**Exercise objective**
Reproduce everything from the very beginning of the listing down to the line that contains "collection date as typed: 08 Mar 1906", including that line.

--- begin Dataset excerpts ---

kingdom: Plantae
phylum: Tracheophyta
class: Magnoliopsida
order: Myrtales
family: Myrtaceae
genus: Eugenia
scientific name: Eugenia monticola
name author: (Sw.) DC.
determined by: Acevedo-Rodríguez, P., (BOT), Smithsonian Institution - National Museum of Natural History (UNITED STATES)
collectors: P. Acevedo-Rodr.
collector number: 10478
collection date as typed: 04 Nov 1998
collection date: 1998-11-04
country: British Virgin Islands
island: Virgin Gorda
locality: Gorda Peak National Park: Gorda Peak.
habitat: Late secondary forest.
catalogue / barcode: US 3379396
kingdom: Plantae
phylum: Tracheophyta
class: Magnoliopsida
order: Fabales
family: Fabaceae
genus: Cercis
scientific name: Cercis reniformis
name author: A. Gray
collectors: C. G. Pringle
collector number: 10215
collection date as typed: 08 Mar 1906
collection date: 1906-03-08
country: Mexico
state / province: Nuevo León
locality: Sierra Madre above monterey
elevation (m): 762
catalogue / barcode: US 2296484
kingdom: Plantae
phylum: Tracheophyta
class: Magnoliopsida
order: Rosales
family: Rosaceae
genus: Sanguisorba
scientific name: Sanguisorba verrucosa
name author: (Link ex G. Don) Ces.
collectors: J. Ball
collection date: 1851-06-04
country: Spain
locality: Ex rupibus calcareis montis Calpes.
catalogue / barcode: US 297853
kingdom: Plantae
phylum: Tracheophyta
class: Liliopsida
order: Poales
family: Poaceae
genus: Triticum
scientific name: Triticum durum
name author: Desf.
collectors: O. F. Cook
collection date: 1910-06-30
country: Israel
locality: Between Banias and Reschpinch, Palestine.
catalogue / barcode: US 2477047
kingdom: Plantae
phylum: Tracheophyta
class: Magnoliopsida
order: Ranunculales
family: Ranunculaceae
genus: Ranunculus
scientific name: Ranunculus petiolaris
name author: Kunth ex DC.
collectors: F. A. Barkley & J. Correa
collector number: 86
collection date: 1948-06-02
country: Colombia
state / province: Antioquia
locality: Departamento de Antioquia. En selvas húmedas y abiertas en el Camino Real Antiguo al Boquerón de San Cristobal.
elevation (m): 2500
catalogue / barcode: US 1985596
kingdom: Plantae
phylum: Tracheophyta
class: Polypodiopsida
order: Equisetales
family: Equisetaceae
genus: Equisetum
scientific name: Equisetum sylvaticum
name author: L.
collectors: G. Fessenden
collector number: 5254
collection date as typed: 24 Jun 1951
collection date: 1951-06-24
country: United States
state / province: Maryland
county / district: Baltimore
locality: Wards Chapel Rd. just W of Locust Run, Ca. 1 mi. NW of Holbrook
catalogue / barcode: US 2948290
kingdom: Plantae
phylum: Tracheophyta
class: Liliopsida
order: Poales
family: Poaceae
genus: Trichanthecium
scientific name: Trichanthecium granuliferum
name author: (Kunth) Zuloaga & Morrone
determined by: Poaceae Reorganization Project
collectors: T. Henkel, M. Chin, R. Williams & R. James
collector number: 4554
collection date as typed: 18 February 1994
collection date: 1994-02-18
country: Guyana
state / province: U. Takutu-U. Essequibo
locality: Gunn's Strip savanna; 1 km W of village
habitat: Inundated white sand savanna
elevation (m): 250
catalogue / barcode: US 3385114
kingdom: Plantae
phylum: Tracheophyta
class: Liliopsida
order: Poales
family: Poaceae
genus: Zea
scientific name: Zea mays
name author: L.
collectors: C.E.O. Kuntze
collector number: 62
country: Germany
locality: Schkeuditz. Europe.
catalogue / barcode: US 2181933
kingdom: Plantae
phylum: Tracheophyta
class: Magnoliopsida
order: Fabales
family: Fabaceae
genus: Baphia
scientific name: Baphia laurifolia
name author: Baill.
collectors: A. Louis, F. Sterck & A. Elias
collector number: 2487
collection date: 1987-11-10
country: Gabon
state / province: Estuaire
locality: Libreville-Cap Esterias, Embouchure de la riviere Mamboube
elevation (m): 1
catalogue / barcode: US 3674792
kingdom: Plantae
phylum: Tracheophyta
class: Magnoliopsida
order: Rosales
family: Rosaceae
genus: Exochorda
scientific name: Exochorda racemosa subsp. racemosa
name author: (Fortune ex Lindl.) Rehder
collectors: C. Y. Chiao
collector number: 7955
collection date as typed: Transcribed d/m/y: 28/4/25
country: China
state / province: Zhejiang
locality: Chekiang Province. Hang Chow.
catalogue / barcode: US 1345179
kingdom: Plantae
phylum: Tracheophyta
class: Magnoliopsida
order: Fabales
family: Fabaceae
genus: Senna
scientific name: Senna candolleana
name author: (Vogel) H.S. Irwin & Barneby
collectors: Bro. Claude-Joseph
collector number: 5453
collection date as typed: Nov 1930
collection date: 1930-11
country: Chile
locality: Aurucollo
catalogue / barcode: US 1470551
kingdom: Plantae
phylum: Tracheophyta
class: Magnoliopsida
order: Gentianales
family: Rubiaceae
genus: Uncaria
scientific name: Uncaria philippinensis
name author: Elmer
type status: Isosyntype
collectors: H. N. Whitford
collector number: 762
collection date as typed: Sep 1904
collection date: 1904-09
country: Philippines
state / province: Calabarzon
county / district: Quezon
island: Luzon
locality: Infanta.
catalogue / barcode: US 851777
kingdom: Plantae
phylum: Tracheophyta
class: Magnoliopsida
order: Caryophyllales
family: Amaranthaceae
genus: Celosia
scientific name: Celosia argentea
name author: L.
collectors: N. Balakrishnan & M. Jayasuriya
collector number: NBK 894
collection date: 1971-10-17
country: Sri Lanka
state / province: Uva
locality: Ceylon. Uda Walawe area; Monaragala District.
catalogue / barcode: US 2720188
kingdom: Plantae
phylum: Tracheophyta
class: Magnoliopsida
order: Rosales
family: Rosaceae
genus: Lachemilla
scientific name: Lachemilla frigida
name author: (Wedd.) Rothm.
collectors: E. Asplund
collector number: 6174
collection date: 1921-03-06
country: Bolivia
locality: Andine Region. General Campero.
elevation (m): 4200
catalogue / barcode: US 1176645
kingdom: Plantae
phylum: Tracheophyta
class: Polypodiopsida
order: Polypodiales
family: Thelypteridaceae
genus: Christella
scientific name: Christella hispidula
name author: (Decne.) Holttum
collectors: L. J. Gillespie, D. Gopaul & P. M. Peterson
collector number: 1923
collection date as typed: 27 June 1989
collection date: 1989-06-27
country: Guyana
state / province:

--- end Dataset excerpts ---

**Expected answer**
kingdom: Plantae
phylum: Tracheophyta
class: Magnoliopsida
order: Myrtales
family: Myrtaceae
genus: Eugenia
scientific name: Eugenia monticola
name author: (Sw.) DC.
determined by: Acevedo-Rodríguez, P., (BOT), Smithsonian Institution - National Museum of Natural History (UNITED STATES)
collectors: P. Acevedo-Rodr.
collector number: 10478
collection date as typed: 04 Nov 1998
collection date: 1998-11-04
country: British Virgin Islands
island: Virgin Gorda
locality: Gorda Peak National Park: Gorda Peak.
habitat: Late secondary forest.
catalogue / barcode: US 3379396
kingdom: Plantae
phylum: Tracheophyta
class: Magnoliopsida
order: Fabales
family: Fabaceae
genus: Cercis
scientific name: Cercis reniformis
name author: A. Gray
collectors: C. G. Pringle
collector number: 10215
collection date as typed: 08 Mar 1906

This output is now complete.